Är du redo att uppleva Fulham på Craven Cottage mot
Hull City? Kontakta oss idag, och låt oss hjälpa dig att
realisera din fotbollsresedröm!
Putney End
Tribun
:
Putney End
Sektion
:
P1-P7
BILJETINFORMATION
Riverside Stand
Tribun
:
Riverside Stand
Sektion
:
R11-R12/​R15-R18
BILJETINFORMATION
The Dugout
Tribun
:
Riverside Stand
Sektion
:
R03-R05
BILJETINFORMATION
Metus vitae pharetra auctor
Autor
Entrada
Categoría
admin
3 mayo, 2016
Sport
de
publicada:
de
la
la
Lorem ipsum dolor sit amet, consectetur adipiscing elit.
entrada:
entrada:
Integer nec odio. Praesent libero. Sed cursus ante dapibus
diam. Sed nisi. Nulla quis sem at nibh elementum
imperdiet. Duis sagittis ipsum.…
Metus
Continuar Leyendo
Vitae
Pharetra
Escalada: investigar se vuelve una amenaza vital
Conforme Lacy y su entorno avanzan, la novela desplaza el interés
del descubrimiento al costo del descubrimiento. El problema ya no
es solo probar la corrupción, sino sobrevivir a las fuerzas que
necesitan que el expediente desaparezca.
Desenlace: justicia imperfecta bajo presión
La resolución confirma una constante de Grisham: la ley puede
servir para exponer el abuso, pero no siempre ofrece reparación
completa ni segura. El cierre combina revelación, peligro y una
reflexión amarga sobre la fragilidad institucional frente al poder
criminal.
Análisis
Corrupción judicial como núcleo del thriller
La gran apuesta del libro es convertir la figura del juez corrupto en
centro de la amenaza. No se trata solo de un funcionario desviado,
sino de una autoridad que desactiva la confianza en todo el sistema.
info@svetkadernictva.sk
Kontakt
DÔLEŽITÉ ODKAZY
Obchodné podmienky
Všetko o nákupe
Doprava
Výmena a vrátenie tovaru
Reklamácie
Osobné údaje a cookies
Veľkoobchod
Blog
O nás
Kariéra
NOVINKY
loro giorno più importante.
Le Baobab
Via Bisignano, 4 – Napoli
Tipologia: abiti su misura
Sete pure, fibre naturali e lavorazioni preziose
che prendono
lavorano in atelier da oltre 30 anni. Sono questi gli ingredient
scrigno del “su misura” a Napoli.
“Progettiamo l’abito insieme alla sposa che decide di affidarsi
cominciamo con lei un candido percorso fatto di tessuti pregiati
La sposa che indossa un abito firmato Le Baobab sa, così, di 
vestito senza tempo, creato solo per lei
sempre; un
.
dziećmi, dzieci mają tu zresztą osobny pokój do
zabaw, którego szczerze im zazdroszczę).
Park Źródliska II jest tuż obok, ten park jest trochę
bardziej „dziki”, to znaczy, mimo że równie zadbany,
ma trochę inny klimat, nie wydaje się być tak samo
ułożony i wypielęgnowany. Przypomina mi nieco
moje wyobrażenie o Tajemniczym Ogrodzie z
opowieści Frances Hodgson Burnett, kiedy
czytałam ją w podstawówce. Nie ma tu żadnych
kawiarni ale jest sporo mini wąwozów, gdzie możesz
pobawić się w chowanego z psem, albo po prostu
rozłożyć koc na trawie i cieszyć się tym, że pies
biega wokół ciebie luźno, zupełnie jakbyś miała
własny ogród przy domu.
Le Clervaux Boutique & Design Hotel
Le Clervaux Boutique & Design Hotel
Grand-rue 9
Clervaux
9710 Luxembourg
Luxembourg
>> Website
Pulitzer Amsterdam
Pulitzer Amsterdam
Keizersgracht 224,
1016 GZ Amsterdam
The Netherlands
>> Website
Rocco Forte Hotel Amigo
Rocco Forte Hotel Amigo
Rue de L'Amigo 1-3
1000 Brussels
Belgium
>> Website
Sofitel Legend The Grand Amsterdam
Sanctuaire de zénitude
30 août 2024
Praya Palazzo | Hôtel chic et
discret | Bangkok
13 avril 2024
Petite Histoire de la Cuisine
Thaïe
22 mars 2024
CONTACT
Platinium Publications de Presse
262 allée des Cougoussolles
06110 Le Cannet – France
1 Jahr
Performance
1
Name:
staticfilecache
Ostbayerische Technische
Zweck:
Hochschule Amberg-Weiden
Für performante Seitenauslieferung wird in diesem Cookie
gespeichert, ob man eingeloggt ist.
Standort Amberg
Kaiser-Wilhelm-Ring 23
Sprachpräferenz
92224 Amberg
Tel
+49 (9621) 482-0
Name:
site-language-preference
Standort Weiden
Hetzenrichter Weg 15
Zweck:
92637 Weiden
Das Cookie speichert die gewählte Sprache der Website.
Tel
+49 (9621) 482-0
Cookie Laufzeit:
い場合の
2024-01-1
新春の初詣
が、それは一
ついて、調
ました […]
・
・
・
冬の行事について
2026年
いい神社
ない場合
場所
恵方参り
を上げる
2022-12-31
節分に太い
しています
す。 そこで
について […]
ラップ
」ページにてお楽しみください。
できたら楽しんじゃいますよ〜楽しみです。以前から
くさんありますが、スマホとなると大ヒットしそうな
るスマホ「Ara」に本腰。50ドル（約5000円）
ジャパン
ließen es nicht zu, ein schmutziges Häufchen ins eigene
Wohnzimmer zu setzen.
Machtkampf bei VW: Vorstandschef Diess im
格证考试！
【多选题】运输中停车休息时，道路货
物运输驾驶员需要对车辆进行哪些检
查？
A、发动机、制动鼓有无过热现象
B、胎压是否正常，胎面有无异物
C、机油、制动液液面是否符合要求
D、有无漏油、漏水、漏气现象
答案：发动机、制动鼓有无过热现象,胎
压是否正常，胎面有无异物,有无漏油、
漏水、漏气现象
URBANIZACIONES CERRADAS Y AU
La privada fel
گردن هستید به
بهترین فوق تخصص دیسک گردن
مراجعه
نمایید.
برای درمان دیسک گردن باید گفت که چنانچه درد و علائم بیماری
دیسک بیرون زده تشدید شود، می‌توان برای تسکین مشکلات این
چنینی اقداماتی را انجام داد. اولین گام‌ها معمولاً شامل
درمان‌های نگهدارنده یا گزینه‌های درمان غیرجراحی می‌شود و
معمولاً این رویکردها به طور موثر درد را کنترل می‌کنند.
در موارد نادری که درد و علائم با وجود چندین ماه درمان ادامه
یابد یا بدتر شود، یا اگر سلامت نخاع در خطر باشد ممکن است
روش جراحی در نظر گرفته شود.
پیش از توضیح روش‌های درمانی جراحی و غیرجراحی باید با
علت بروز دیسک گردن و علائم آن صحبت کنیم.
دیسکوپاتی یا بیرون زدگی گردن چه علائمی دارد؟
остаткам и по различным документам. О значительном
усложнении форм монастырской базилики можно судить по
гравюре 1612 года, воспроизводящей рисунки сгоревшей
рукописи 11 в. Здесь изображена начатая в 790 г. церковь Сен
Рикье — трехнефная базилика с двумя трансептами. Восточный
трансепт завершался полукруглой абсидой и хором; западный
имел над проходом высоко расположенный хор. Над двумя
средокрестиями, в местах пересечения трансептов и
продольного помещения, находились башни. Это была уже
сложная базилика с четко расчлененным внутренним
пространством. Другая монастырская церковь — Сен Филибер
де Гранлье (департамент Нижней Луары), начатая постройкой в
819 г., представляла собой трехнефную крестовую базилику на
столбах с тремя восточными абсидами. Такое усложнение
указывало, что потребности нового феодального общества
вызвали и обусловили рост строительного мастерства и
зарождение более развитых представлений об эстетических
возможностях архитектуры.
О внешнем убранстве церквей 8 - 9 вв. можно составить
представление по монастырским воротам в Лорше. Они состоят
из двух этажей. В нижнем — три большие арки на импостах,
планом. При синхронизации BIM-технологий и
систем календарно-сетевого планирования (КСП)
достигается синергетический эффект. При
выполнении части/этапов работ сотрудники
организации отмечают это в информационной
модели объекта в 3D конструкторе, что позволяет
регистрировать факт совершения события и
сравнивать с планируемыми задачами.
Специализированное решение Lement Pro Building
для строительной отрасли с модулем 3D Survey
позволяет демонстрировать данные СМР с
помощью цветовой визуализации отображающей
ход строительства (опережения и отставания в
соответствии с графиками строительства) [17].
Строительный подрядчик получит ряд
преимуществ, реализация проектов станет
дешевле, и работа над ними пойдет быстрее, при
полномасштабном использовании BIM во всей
────
■ REQUIRED ACTION:
Go through the entries above, and wherever a line holds the word "Amsterdam", copy that line.

■ SOLUTION TO THIS TASK:
Pulitzer Amsterdam
Pulitzer Amsterdam
1016 GZ Amsterdam
Sofitel Legend The Grand Amsterdam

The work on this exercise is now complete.